• [Complete the following]
**A.** Condense the paragraph of the Hibernate fetch-type discussion beginning "That being said, while there are very legitimate use cases" into one shorter sentence that keeps its main facts.
**B.** Write out, word for word, the stretch of the Hibernate fetch-type discussion from "Then I changed" through "THANKS!!!!!!!!!".

• [Provided passage]
Hi guys I am new to Hibernate and JPA

I wrote some functions, initially, I set fetch = FetchType.LAZY in the entity class. But it gave me error: "org.hibernate.LazyInitializationException: could not initialize proxy - no Session"

@OneToMany(cascade = CascadeType.ALL, mappedBy = "logins", fetch=FetchType.LAZY,targetEntity=Invoice.class)
public List<Invoice> getInvoiceList() {
    return invoiceList;
}

public void setInvoiceList(List<Invoice> invoiceList) {
    this.invoiceList = invoiceList;
}

Then I changed it to fetch = FetchType.EAGER, it worked fine..... I am wondering what happen if I don't declare FetchType, does Hibernate determine itself which method to use? Or is it defaulted by EAGER??

@OneToMany(cascade = CascadeType.ALL, mappedBy = "logins", fetch=FetchType.EAGER,targetEntity=Invoice.class)
public List<Invoice> getInvoiceList() {
    return invoiceList;
}

public void setInvoiceList(List<Invoice> invoiceList) {
    this.invoiceList = invoiceList;
}

THANKS!!!!!!!!!

A: 

I am wondering what happens if I don't declare FetchType, does Hibernate determine itself which method to use? Or is it defaulted by EAGER??

Actually, this behavior is not Hibernate specific but defined by the JPA specification and you'd find the answer in the spec or in the javadoc of the OneToMany annotation or the sources. From the sources:

/** (Optional) Whether the association should be
 * lazily loaded or must be eagerly fetched. The
 * {@link FetchType#EAGER EAGER} strategy is a 
 * requirement on the persistenceprovider runtime 
 * that the associatedentities must be eagerly fetched. 
 * The {@link FetchType#LAZY LAZY} strategy is a hint 
 * to the persistence provider runtime.
 */
FetchType fetch() default LAZY;

That being said, while there are very legitimate use cases for FetchType.EAGER, using EAGER just to avoid the LazyInitializationException (which occurs when you try to load a lazy association on a detached object) is more a work around than a real solution.

• [Source data]
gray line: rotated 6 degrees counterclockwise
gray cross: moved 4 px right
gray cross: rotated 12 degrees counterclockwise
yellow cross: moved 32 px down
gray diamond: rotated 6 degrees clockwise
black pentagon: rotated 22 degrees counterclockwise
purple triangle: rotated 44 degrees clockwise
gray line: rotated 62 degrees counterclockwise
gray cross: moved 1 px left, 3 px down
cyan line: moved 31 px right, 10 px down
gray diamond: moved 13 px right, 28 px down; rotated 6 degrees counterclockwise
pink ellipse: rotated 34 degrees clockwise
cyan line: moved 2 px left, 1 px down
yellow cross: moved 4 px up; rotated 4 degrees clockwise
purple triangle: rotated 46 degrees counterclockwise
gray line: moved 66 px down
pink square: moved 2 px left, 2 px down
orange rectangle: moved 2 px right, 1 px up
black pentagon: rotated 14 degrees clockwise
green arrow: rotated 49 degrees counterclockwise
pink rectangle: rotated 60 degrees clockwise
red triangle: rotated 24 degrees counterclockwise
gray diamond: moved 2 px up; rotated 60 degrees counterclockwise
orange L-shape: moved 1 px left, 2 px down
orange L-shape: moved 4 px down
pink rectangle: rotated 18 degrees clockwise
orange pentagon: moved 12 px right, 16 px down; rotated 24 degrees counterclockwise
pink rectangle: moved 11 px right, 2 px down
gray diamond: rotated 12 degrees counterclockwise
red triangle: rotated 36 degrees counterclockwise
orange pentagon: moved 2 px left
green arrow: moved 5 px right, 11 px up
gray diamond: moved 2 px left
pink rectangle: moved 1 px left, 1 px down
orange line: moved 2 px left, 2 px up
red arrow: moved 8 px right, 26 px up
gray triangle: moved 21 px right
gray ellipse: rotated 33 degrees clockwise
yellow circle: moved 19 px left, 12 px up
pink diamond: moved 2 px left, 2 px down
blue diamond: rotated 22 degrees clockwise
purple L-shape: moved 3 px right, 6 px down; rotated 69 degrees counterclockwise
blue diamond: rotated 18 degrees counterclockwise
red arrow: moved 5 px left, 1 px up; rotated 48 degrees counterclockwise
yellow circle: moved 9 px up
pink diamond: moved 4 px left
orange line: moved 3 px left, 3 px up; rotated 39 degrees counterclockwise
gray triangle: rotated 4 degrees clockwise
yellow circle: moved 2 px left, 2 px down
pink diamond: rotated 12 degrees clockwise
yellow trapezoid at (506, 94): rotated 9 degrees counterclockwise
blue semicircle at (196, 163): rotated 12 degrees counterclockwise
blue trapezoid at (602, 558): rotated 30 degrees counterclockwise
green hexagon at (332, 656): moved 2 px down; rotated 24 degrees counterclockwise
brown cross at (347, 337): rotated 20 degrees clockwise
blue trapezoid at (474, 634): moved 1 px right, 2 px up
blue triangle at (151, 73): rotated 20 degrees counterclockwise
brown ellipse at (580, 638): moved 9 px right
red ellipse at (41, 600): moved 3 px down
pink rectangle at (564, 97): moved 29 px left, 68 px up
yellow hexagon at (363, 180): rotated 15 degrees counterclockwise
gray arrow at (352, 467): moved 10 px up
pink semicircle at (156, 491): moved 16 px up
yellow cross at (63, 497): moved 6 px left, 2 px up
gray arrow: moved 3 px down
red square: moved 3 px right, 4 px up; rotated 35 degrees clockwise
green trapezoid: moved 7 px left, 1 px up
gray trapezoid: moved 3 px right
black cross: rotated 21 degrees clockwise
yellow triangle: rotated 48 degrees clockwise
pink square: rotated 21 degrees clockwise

• [Per-task answers]
**A.** Although FetchType.EAGER has legitimate uses, switching to it only to avoid a LazyInitializationException (thrown when a lazy association is loaded on a detached object) is a workaround rather than a real solution.

**B.**
Then I changed it to fetch = FetchType.EAGER, it worked fine..... I am wondering what happen if I don't declare FetchType, does Hibernate determine itself which method to use? Or is it defaulted by EAGER??

@OneToMany(cascade = CascadeType.ALL, mappedBy = "logins", fetch=FetchType.EAGER,targetEntity=Invoice.class)
public List<Invoice> getInvoiceList() {
    return invoiceList;
}

public void setInvoiceList(List<Invoice> invoiceList) {
    this.invoiceList = invoiceList;
}

THANKS!!!!!!!!!